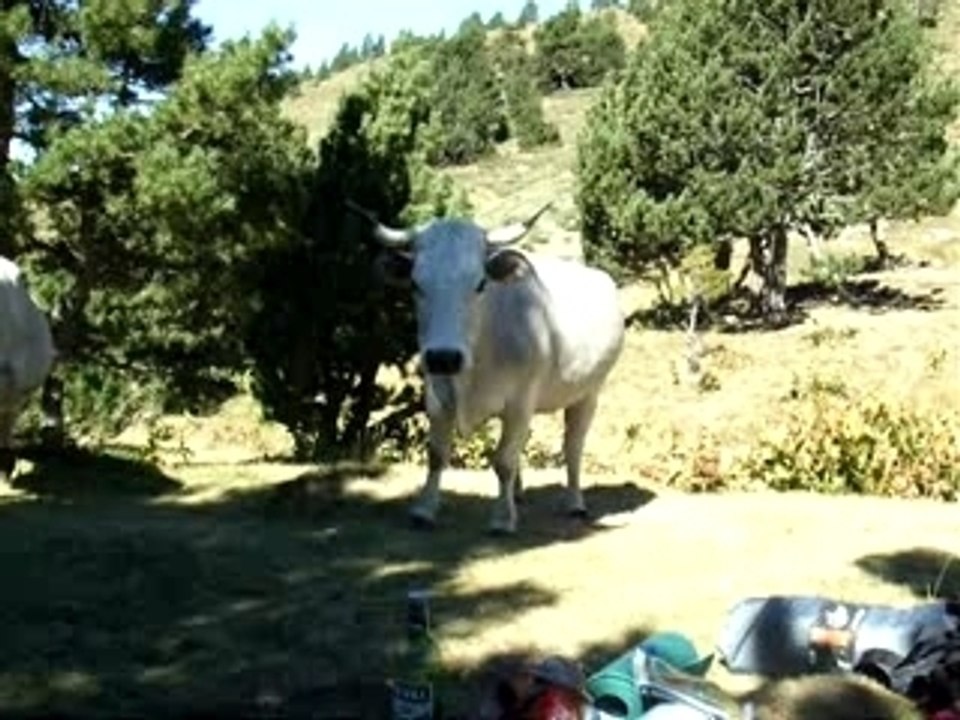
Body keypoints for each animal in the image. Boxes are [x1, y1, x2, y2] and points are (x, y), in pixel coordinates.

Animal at [348, 201, 625, 534]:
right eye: (415, 284)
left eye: (480, 283)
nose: (444, 357)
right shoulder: (437, 396)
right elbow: (437, 455)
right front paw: (424, 509)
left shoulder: (520, 402)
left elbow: (503, 461)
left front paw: (502, 518)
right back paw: (518, 494)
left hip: (589, 393)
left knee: (572, 447)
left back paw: (574, 503)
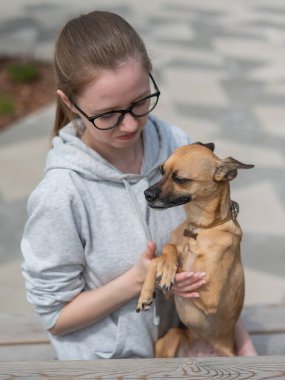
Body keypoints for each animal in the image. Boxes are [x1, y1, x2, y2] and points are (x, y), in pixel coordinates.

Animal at [136, 142, 253, 356]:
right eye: (162, 170)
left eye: (180, 179)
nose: (147, 194)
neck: (200, 229)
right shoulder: (172, 291)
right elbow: (165, 251)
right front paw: (147, 292)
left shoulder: (209, 296)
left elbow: (173, 256)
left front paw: (167, 271)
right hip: (172, 338)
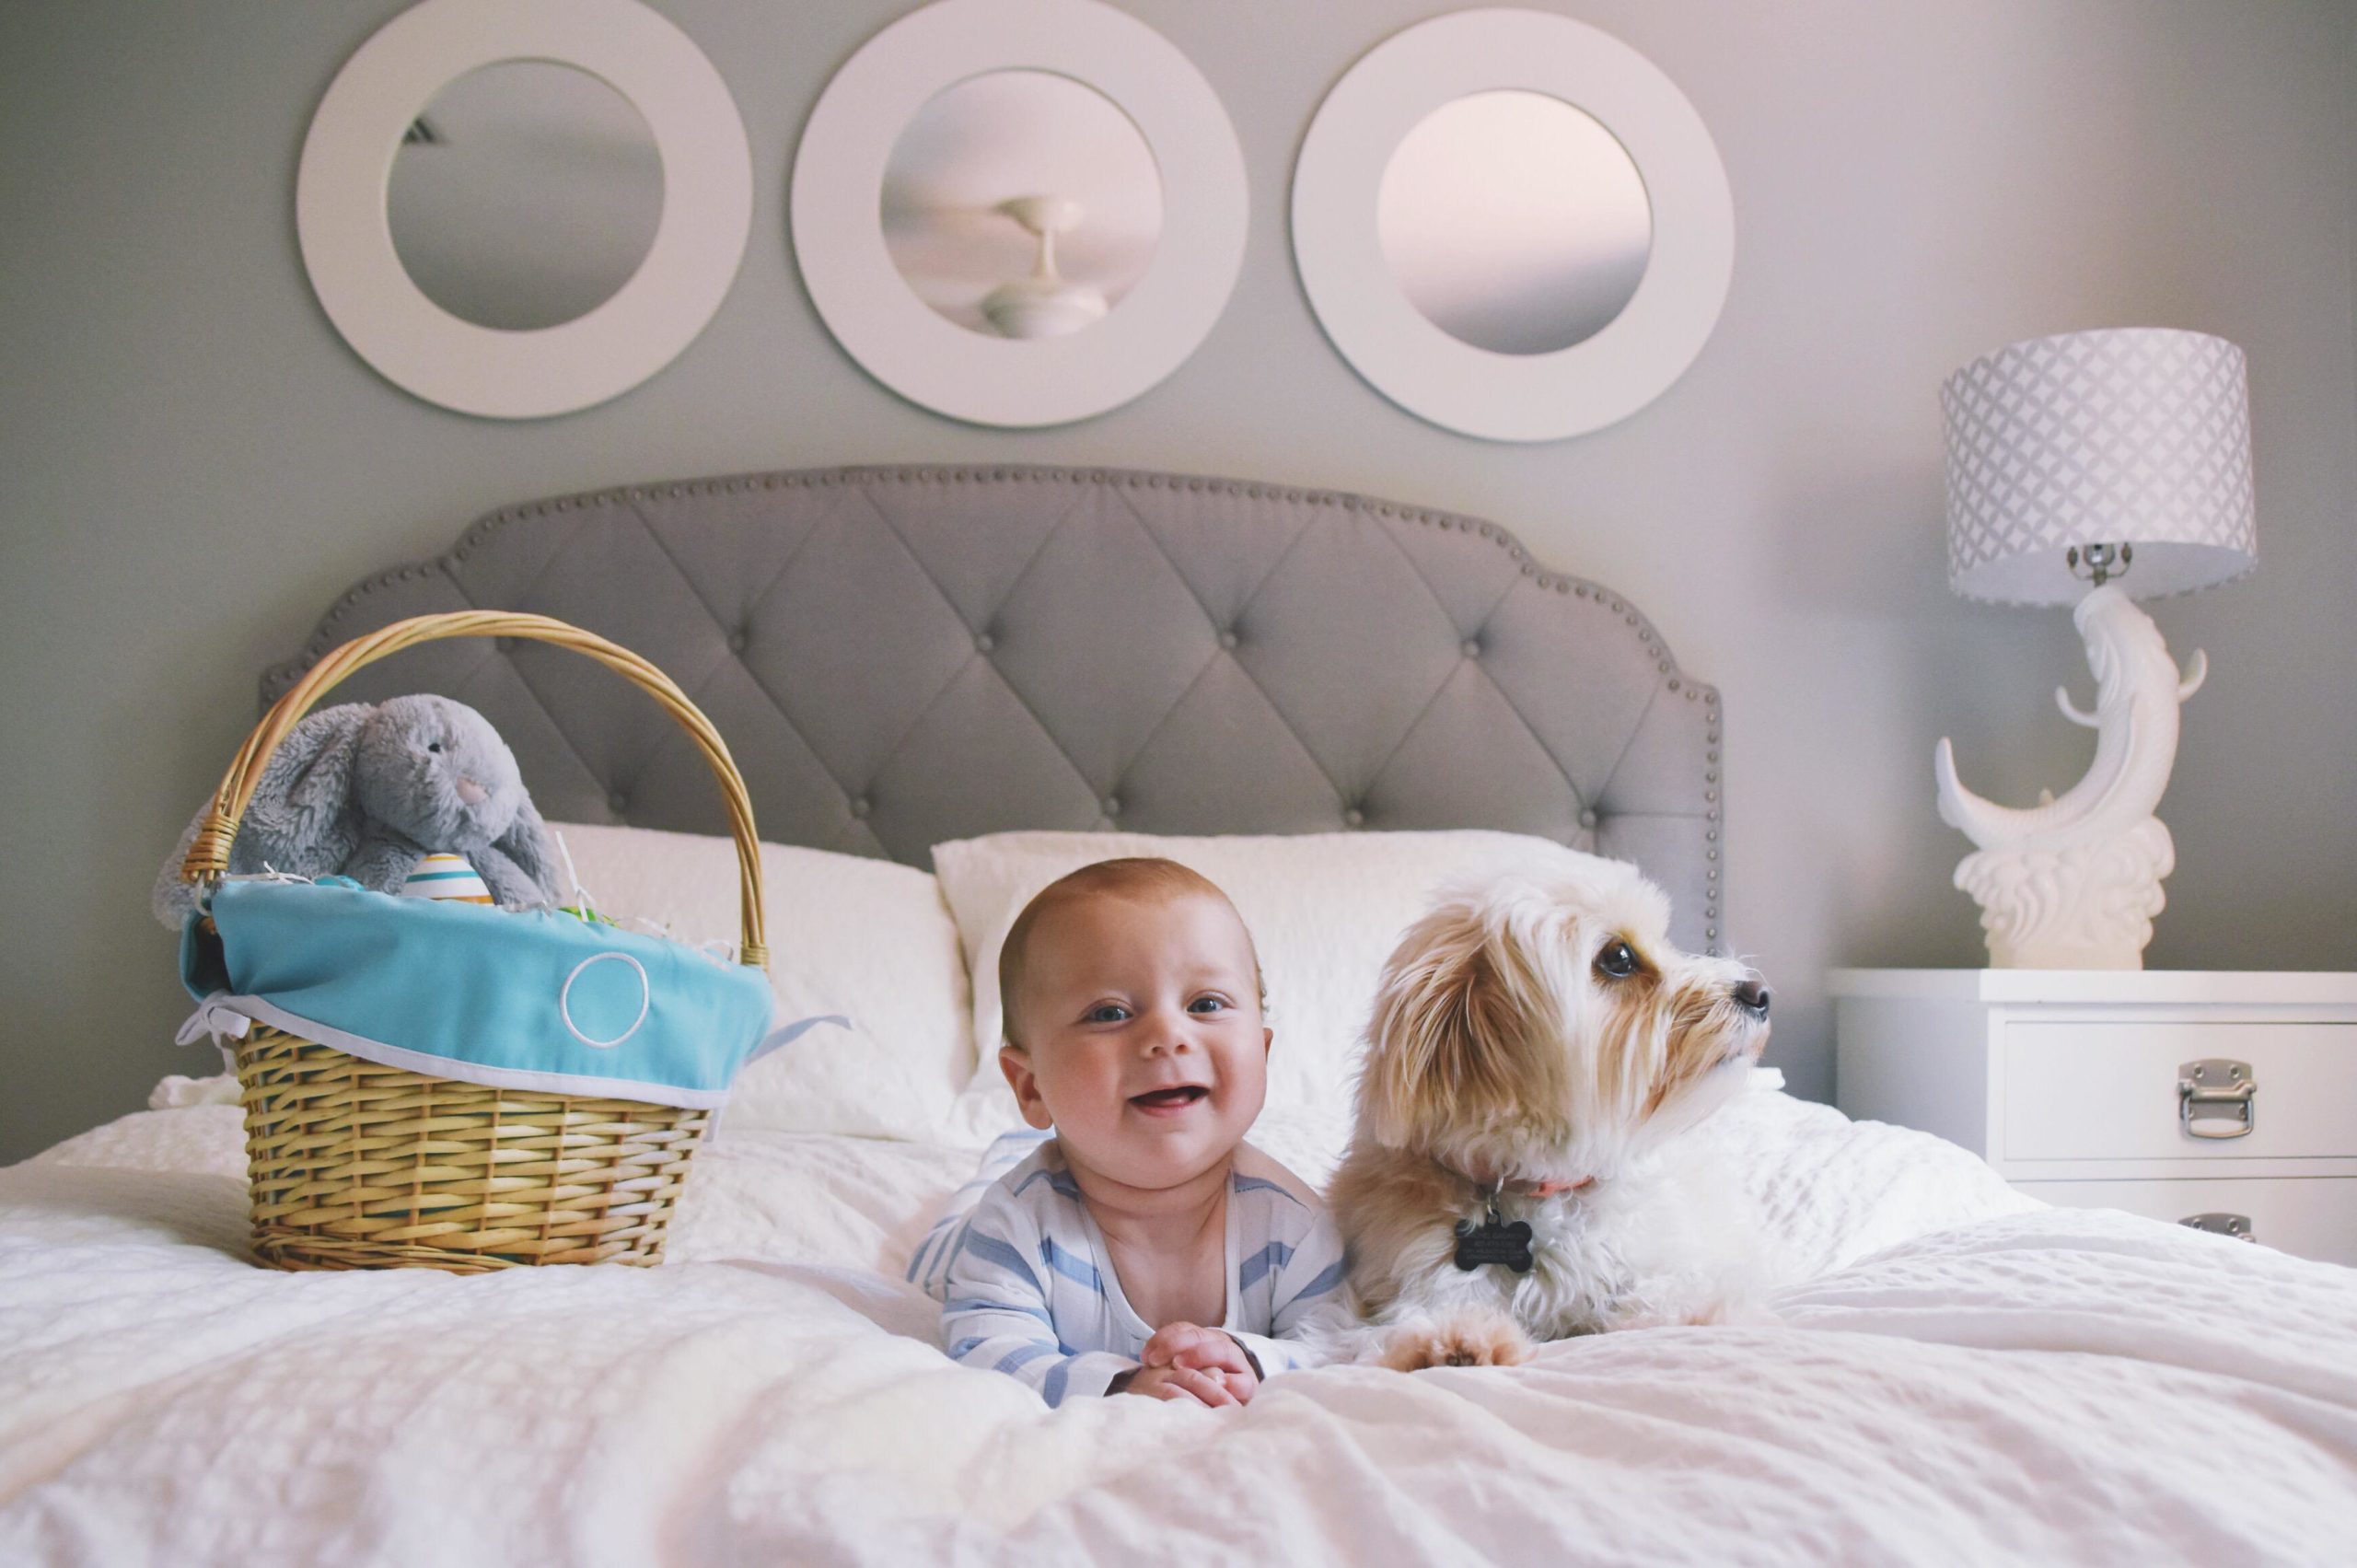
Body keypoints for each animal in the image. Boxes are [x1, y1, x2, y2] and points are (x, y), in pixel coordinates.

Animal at [1329, 858, 1772, 1367]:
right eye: (1619, 958)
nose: (1760, 992)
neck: (1546, 1184)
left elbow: (1673, 1287)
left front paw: (1703, 1312)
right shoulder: (1389, 1286)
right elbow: (1396, 1320)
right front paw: (1454, 1339)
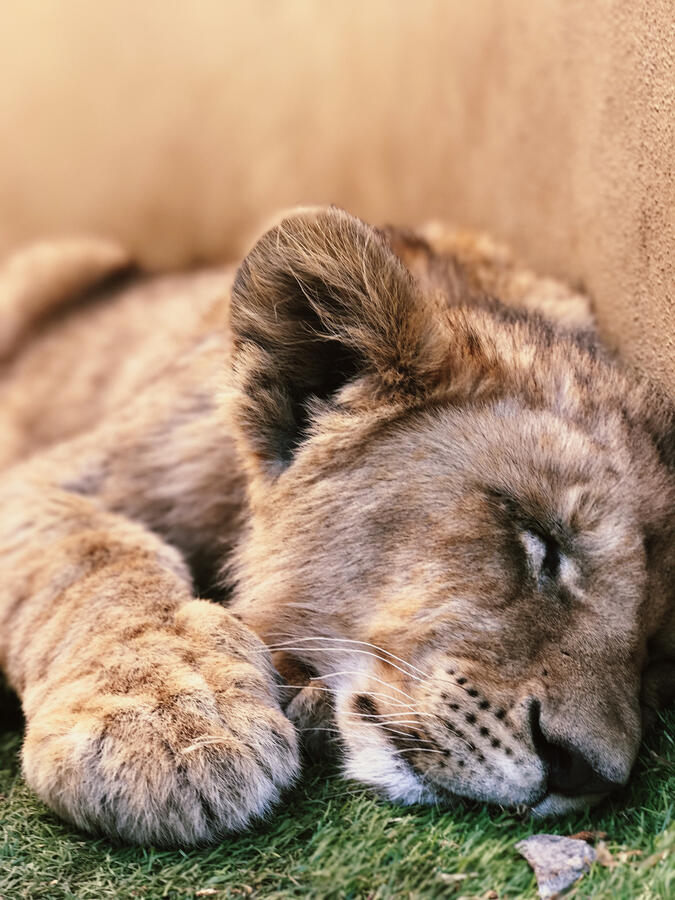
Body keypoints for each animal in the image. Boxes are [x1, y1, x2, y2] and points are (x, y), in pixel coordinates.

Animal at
------------------------------------------------
Exercise: The records above are to be reproduced exactly; the pictures are to be left out.

Written solution:
Body keypoints for each animal in the image. Boxes are [x1, y1, x2, y2] and points are (x, y), in pixel coordinates.

Animal at [348, 201, 625, 534]:
right eye: (415, 284)
left eye: (480, 283)
nose: (444, 357)
right shoulder: (437, 396)
right elbow: (437, 455)
right front paw: (424, 509)
left shoulder: (520, 402)
left elbow: (503, 461)
left front paw: (502, 518)
right back paw: (518, 494)
left hip: (589, 393)
left knee: (572, 447)
left back paw: (574, 503)
Body keypoints for each animal in the image. Boxes are [x1, y1, x2, y2] and points are (x, y), in pixel coordinates.

Animal at [136, 142, 253, 356]:
right eye: (162, 170)
left eye: (180, 179)
nose: (147, 194)
neck: (200, 229)
right shoulder: (172, 291)
right elbow: (165, 251)
right front paw: (147, 292)
left shoulder: (209, 296)
left elbow: (173, 256)
left front paw: (167, 271)
right hip: (172, 338)
Body keypoints for each animal in the image. Boxes are [x1, y1, x2, y2] and points are (x, y), in pixel coordinates.

Animal at [1329, 858, 1772, 1367]:
right eye: (1619, 958)
nose: (1760, 992)
neck: (1546, 1184)
left elbow: (1673, 1287)
left front paw: (1703, 1312)
right shoulder: (1389, 1286)
right elbow: (1396, 1320)
right front paw: (1454, 1339)
Body keypoints for each animal in the image. Boxes are [x1, y1, x2, y2] and points are (x, y), in pixel coordinates.

Animal at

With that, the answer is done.